[Extracted records — start]
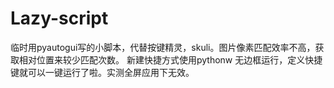 # Lazy-script
  临时用pyautogui写的小脚本，代替按键精灵，skuli。图片像素匹配效率不高，获取相对位置来较少匹配次数。
  新建快捷方式使用pythonw 无边框运行，定义快捷键就可以一键运行了啦。实测全屏应用下无效。
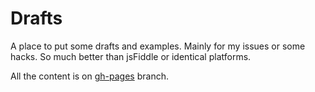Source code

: # Drafts

A place to put some drafts and examples. Mainly for my issues or some hacks. So much better than jsFiddle or identical platforms.

All the content is on [gh-pages](https://github.com/maxwellito/drafts/tree/gh-pages) branch.
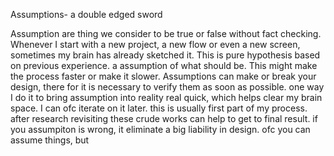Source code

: Assumptions- a double edged sword

Assumption are thing we consider to be true or false without fact checking. Whenever I start with a new project, a new flow or even a new screen, sometimes my brain has already sketched it. This is pure hypothesis based on previous experience. a assumption of what should be. This might make the process faster or make it slower. Assumptions can make or break your design, there for it is necessary to verify them as soon as possible. one way I do it to bring assumption into reality real quick, which helps clear my brain space. I can ofc iterate on it later. this is usually first part of my process. after research revisiting these crude works can help to get to final result. if you assumpiton is wrong, it eliminate a big liability in design. ofc you can assume things, but 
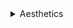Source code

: <details>
  
  <summary>Aesthetics</summary>
  &#10240;
  
#### [Always First Equip](https://www.nexusmods.com/cyberpunk2077/mods/2557) by [djkovrik](https://www.nexusmods.com/cyberpunk2077/users/100354)

Repeats the first equip animation for your equipped weapon once per minute. **Has Mod Settings Menu: "FIRST EQUIP"**
  
  &#10240;
  
</details>
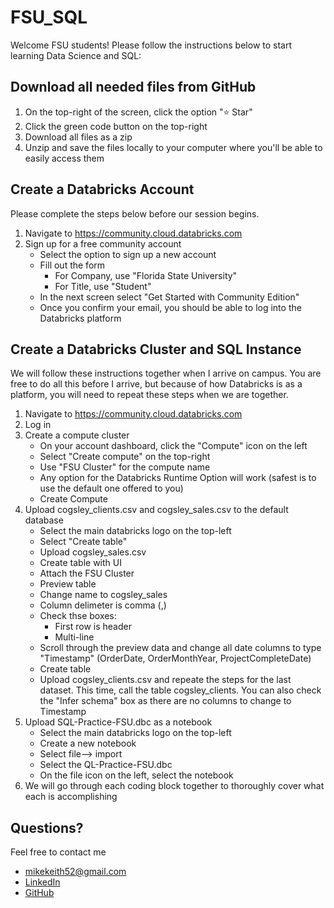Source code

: # FSU_SQL

Welcome FSU students! Please follow the instructions below to start learning Data Science and SQL:

## Download all needed files from GitHub
1. On the top-right of the screen, click the option "⭐ Star"
2. Click the green code button on the top-right
3. Download all files as a zip
4. Unzip and save the files locally to your computer where you'll be able to easily access them

## Create a Databricks Account
Please complete the steps below before our session begins.

1. Navigate to https://community.cloud.databricks.com
2. Sign up for a free community account
    - Select the option to sign up a new account
    - Fill out the form
      - For Company, use "Florida State University"
      - For Title, use "Student"
    - In the next screen select "Get Started with Community Edition"
    - Once you confirm your email, you should be able to log into the Databricks platform

## Create a Databricks Cluster and SQL Instance
We will follow these instructions together when I arrive on campus. You are free to do all this before I arrive, but because of how Databricks is as a platform, you will need to repeat these steps when we are together.

1. Navigate to https://community.cloud.databricks.com
2. Log in
3. Create a compute cluster
    - On your account dashboard, click the "Compute" icon on the left
    - Select "Create compute" on the top-right
    - Use "FSU Cluster" for the compute name
    - Any option for the Databricks Runtime Option will work (safest is to use the default one offered to you)
    - Create Compute
4. Upload cogsley_clients.csv and cogsley_sales.csv to the default database
    - Select the main databricks logo on the top-left
    - Select "Create table"
    - Upload cogsley_sales.csv
    - Create table with UI
    - Attach the FSU Cluster
    - Preview table
    - Change name to cogsley_sales
    - Column delimeter is comma (,)
    - Check thse boxes:
      - First row is header
      - Multi-line
    - Scroll through the preview data and change all date columns to type "Timestamp" (OrderDate, OrderMonthYear, ProjectCompleteDate)
    - Create table
    - Upload cogsley_clients.csv and repeate the steps for the last dataset. This time, call the table cogsley_clients. You can also check the "Infer schema" box as there are no columns to change to Timestamp
5. Upload SQL-Practice-FSU.dbc as a notebook
    - Select the main databricks logo on the top-left
    - Create a new notebook
    - Select file--> import
    - Select the QL-Practice-FSU.dbc
    - On the file icon on the left, select the notebook
6. We will go through each coding block together to thoroughly cover what each is accomplishing

## Questions?
Feel free to contact me
- mikekeith52@gmail.com
- [LinkedIn](https://www.linkedin.com/in/michaelwkeith/)
- [GitHub](https://github.com/mikekeith52)
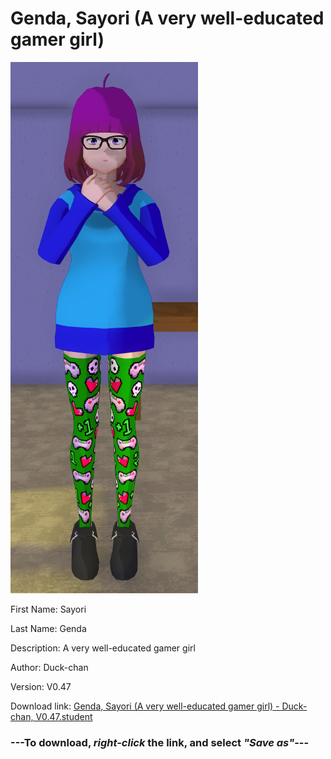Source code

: # Genda, Sayori (A very well-educated gamer girl)

<img src = "https://raw.githubusercontent.com/Arbiter1223/Daigaku-Gurashi-Custom-Students/master/Students/Files/Genda%2C%20Sayori%20(A%20very%20well-educated%20gamer%20girl).png">

First Name: Sayori

Last Name: Genda

Description: A very well-educated gamer girl

Author: Duck-chan

Version: V0.47

Download link: <a href="https://raw.githubusercontent.com/Arbiter1223/Daigaku-Gurashi-Custom-Students/master/Students/Files/Genda%2C%20Sayori%20(A%20very%20well-educated%20gamer%20girl)%20-%20Duck-chan%2C%20V0.47.student">Genda, Sayori (A very well-educated gamer girl) - Duck-chan, V0.47.student</a>

### ---**To download, _right-click_ the link, and select _"Save as"_**---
[Extracted records — finish]
◆ **What you have to do**:
Pictures in the records should not appear in your copy, but everything else must be transcribed exactly.

◆ **Task result**:
 # Lazy-script
  临时用pyautogui写的小脚本，代替按键精灵，skuli。图片像素匹配效率不高，获取相对位置来较少匹配次数。
  新建快捷方式使用pythonw 无边框运行，定义快捷键就可以一键运行了啦。实测全屏应用下无效。
Source code

: # Drafts

A place to put some drafts and examples. Mainly for my issues or some hacks. So much better than jsFiddle or identical platforms.

All the content is on [gh-pages](https://github.com/maxwellito/drafts/tree/gh-pages) branch.
Source code

: Assumptions- a double edged sword

Assumption are thing we consider to be true or false without fact checking. Whenever I start with a new project, a new flow or even a new screen, sometimes my brain has already sketched it. This is pure hypothesis based on previous experience. a assumption of what should be. This might make the process faster or make it slower. Assumptions can make or break your design, there for it is necessary to verify them as soon as possible. one way I do it to bring assumption into reality real quick, which helps clear my brain space. I can ofc iterate on it later. this is usually first part of my process. after research revisiting these crude works can help to get to final result. if you assumpiton is wrong, it eliminate a big liability in design. ofc you can assume things, but 
Source code

: <details>
  
  <summary>Aesthetics</summary>
  &#10240;
  
#### [Always First Equip](https://www.nexusmods.com/cyberpunk2077/mods/2557) by [djkovrik](https://www.nexusmods.com/cyberpunk2077/users/100354)

Repeats the first equip animation for your equipped weapon once per minute. **Has Mod Settings Menu: "FIRST EQUIP"**
  
  &#10240;
  
</details>
Source code

: # FSU_SQL

Welcome FSU students! Please follow the instructions below to start learning Data Science and SQL:

## Download all needed files from GitHub
1. On the top-right of the screen, click the option "⭐ Star"
2. Click the green code button on the top-right
3. Download all files as a zip
4. Unzip and save the files locally to your computer where you'll be able to easily access them

## Create a Databricks Account
Please complete the steps below before our session begins.

1. Navigate to https://community.cloud.databricks.com
2. Sign up for a free community account
    - Select the option to sign up a new account
    - Fill out the form
      - For Company, use "Florida State University"
      - For Title, use "Student"
    - In the next screen select "Get Started with Community Edition"
    - Once you confirm your email, you should be able to log into the Databricks platform

## Create a Databricks Cluster and SQL Instance
We will follow these instructions together when I arrive on campus. You are free to do all this before I arrive, but because of how Databricks is as a platform, you will need to repeat these steps when we are together.

1. Navigate to https://community.cloud.databricks.com
2. Log in
3. Create a compute cluster
    - On your account dashboard, click the "Compute" icon on the left
    - Select "Create compute" on the top-right
    - Use "FSU Cluster" for the compute name
    - Any option for the Databricks Runtime Option will work (safest is to use the default one offered to you)
    - Create Compute
4. Upload cogsley_clients.csv and cogsley_sales.csv to the default database
    - Select the main databricks logo on the top-left
    - Select "Create table"
    - Upload cogsley_sales.csv
    - Create table with UI
    - Attach the FSU Cluster
    - Preview table
    - Change name to cogsley_sales
    - Column delimeter is comma (,)
    - Check thse boxes:
      - First row is header
      - Multi-line
    - Scroll through the preview data and change all date columns to type "Timestamp" (OrderDate, OrderMonthYear, ProjectCompleteDate)
    - Create table
    - Upload cogsley_clients.csv and repeate the steps for the last dataset. This time, call the table cogsley_clients. You can also check the "Infer schema" box as there are no columns to change to Timestamp
5. Upload SQL-Practice-FSU.dbc as a notebook
    - Select the main databricks logo on the top-left
    - Create a new notebook
    - Select file--> import
    - Select the QL-Practice-FSU.dbc
    - On the file icon on the left, select the notebook
6. We will go through each coding block together to thoroughly cover what each is accomplishing

## Questions?
Feel free to contact me
- mikekeith52@gmail.com
- [LinkedIn](https://www.linkedin.com/in/michaelwkeith/)
- [GitHub](https://github.com/mikekeith52)
Source code

: # Genda, Sayori (A very well-educated gamer girl)

<img src = "https://raw.githubusercontent.com/Arbiter1223/Daigaku-Gurashi-Custom-Students/master/Students/Files/Genda%2C%20Sayori%20(A%20very%20well-educated%20gamer%20girl).png">

First Name: Sayori

Last Name: Genda

Description: A very well-educated gamer girl

Author: Duck-chan

Version: V0.47

Download link: <a href="https://raw.githubusercontent.com/Arbiter1223/Daigaku-Gurashi-Custom-Students/master/Students/Files/Genda%2C%20Sayori%20(A%20very%20well-educated%20gamer%20girl)%20-%20Duck-chan%2C%20V0.47.student">Genda, Sayori (A very well-educated gamer girl) - Duck-chan, V0.47.student</a>

### ---**To download, _right-click_ the link, and select _"Save as"_**---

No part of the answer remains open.